* WHAT YOU ARE ASKED TO DO *
Your answer should hold all lines of the entries that include the word "bill".

* STORED DATA *
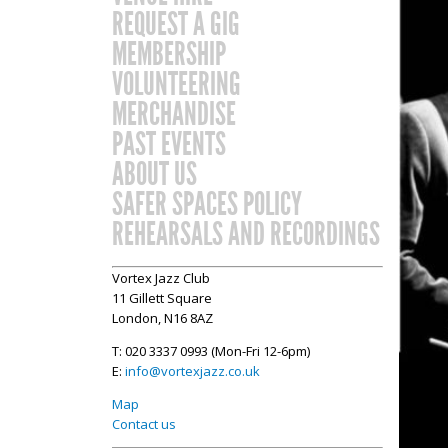
REQUEST A GIG
MEMBERSHIP
VOLUNTEERING
MERCHANDISE
PAST EVENTS
ABOUT US
SAFER SPACES POLICY
REHEARSALS AND RECORDINGS
Vortex Jazz Club
11 Gillett Square
London, N16 8AZ
T: 020 3337 0993 (Mon-Fri 12-6pm)
E:
info@vortexjazz.co.uk
Map
Contact us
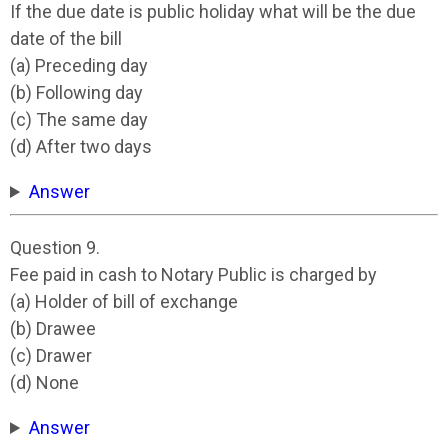
If the due date is public holiday what will be the due
date of the bill
(a) Preceding day
(b) Following day
(c) The same day
(d) After two days
Answer
Question 9.
Fee paid in cash to Notary Public is charged by
(a) Holder of bill of exchange
(b) Drawee
(c) Drawer
(d) None
Answer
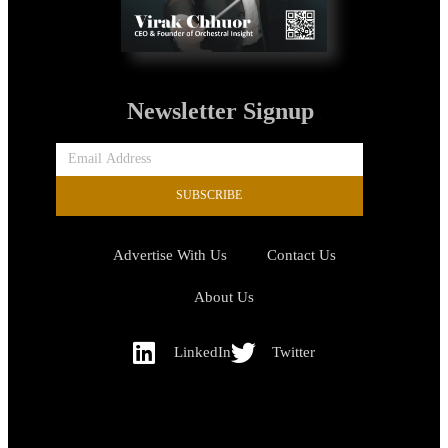
Newsletter Signup
SUBSCRIBE
Advertise With Us
Contact Us
About Us
LinkedIn
Twitter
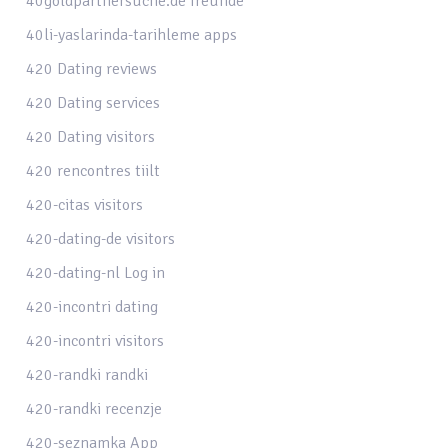
40goldpartnersuche.de freunde
40li-yaslarinda-tarihleme apps
420 Dating reviews
420 Dating services
420 Dating visitors
420 rencontres tiilt
420-citas visitors
420-dating-de visitors
420-dating-nl Log in
420-incontri dating
420-incontri visitors
420-randki randki
420-randki recenzje
420-seznamka App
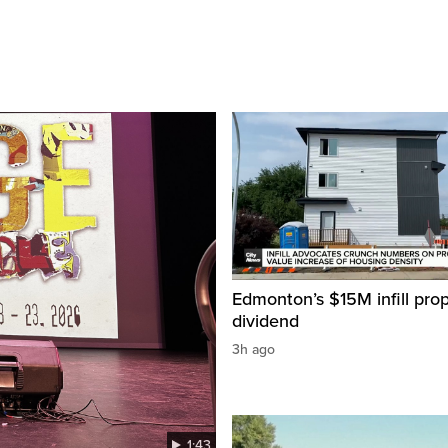
Edmonton’s $15M infill prop
dividend
3h ago
1:43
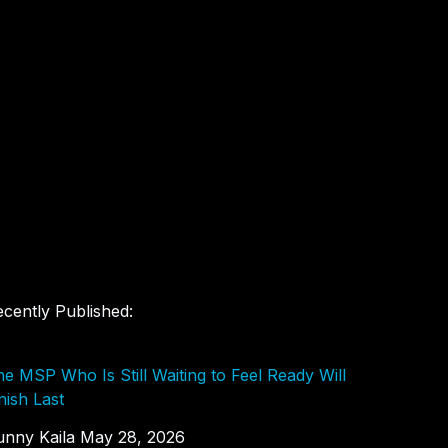
cently Published:
e MSP Who Is Still Waiting to Feel Ready Will
nish Last
unny Kaila
May 28, 2026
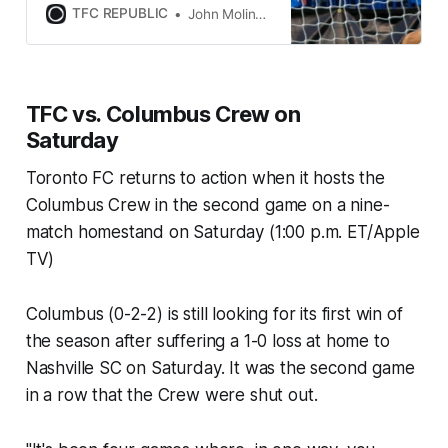
team’s starting 11 from their very
TFC REPUBLIC
John Molinaro
first home game.
TFC vs. Columbus Crew on
Saturday
Toronto FC returns to action when it hosts the
Columbus Crew in the second game on a nine-
match homestand on Saturday (1:00 p.m. ET/Apple
TV)
Columbus (0-2-2) is still looking for its first win of
the season after suffering a 1-0 loss at home to
Nashville SC on Saturday. It was the second game
in a row that the Crew were shut out.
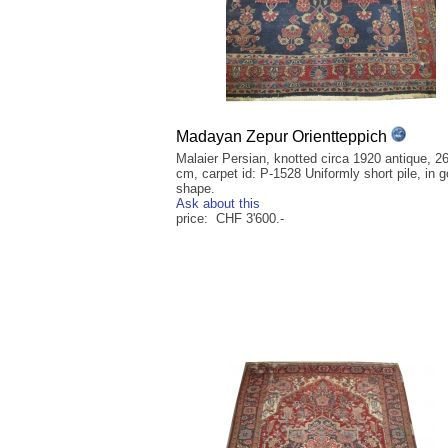
Madayan Zepur Orientteppich
Malaier Persian, knotted circa 1920 antique, 2
cm, carpet id: P-1528 Uniformly short pile, in 
shape.
Ask about this
price: CHF 3'600.-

* SOLVED PROBLEM *
date of the bill
(a) Holder of bill of exchange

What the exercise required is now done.